──────── EXTRACT TO READ ────────

This limitation was born out of necessity. I first wanted to implement it by using a list, like you propose, but then quickly ran into a simple problem: I could not allocate (heap) memory for new list items from within mutex_lock. Maybe I overlooked something, but all flavours of malloc I found need to lock a mutex themselves... and then mutex_lock calls malloc which calls mutex_lock which calls malloc etc... (and before it goes towards infinity, it quickly crashes with a double lock acquire). It would need a special malloc that can work without a normal kernel mutex. If there is anything like that, I didn't find it. And without using malloc, a fixed size array seemed to be the only sane option.

I haven't looked at the code yet. However, as far as I can tell from the comments, I suppose a simple alternative here would be to add a list link to the mutex structure.

in reply to:  50 ; comment:51 by jua, 12 years ago

Replying to bonefish:

I haven't looked at the code yet. However, as far as I can tell from the comments, I suppose a simple alternative here would be to add a list link to the mutex structure.

Oh yes, great idea, that would work :)

So... the question is now: is there interest from the kernel devs in this patch at all? If yes, I'd put some more work into it to fix the style issues, change implementation and find a bug that I've discovered recently. However, if the consensus is that the problem in this ticket should be solved in a completely different way anyway, then I doesn't make sense to put more time into this patch. Any opinions?

in reply to:  51 comment:52 by Pete, 12 years ago

Replying to jua:

So... the question is now: is there interest from the kernel devs in this patch at all? If yes, I'd put some more work into it to fix the style issues, change implementation and find a bug that I've discovered recently. However, if the consensus is that the problem in this ticket should be solved in a completely different way anyway, then I doesn't make sense to put more time into this patch. Any opinions?

──────── DATA EXTRACT ────────

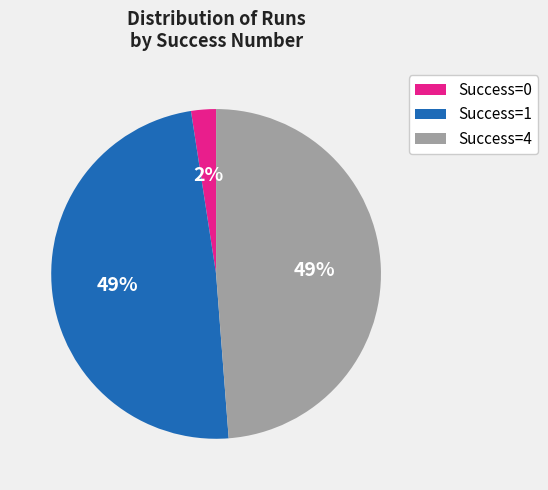

Is there any slice that represents more than half of the pie?

No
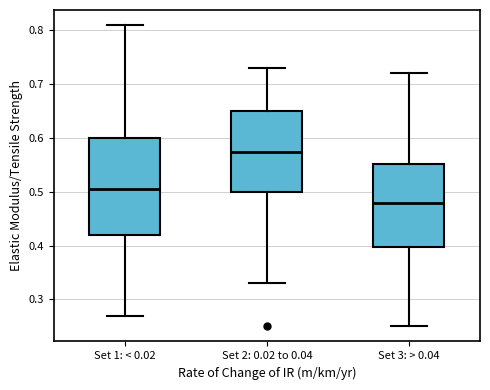

Which box's median line is the highest?

Set 2: 0.02 to 0.04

────────

WHAT TO PRODUCE:
Please copy out the whole mutex discussion above word for word.

RESULT:
This limitation was born out of necessity. I first wanted to implement it by using a list, like you propose, but then quickly ran into a simple problem: I could not allocate (heap) memory for new list items from within mutex_lock. Maybe I overlooked something, but all flavours of malloc I found need to lock a mutex themselves... and then mutex_lock calls malloc which calls mutex_lock which calls malloc etc... (and before it goes towards infinity, it quickly crashes with a double lock acquire). It would need a special malloc that can work without a normal kernel mutex. If there is anything like that, I didn't find it. And without using malloc, a fixed size array seemed to be the only sane option.

I haven't looked at the code yet. However, as far as I can tell from the comments, I suppose a simple alternative here would be to add a list link to the mutex structure.

in reply to:  50 ; comment:51 by jua, 12 years ago

Replying to bonefish:

I haven't looked at the code yet. However, as far as I can tell from the comments, I suppose a simple alternative here would be to add a list link to the mutex structure.

Oh yes, great idea, that would work :)

So... the question is now: is there interest from the kernel devs in this patch at all? If yes, I'd put some more work into it to fix the style issues, change implementation and find a bug that I've discovered recently. However, if the consensus is that the problem in this ticket should be solved in a completely different way anyway, then I doesn't make sense to put more time into this patch. Any opinions?

in reply to:  51 comment:52 by Pete, 12 years ago

Replying to jua:

So... the question is now: is there interest from the kernel devs in this patch at all? If yes, I'd put some more work into it to fix the style issues, change implementation and find a bug that I've discovered recently. However, if the consensus is that the problem in this ticket should be solved in a completely different way anyway, then I doesn't make sense to put more time into this patch. Any opinions?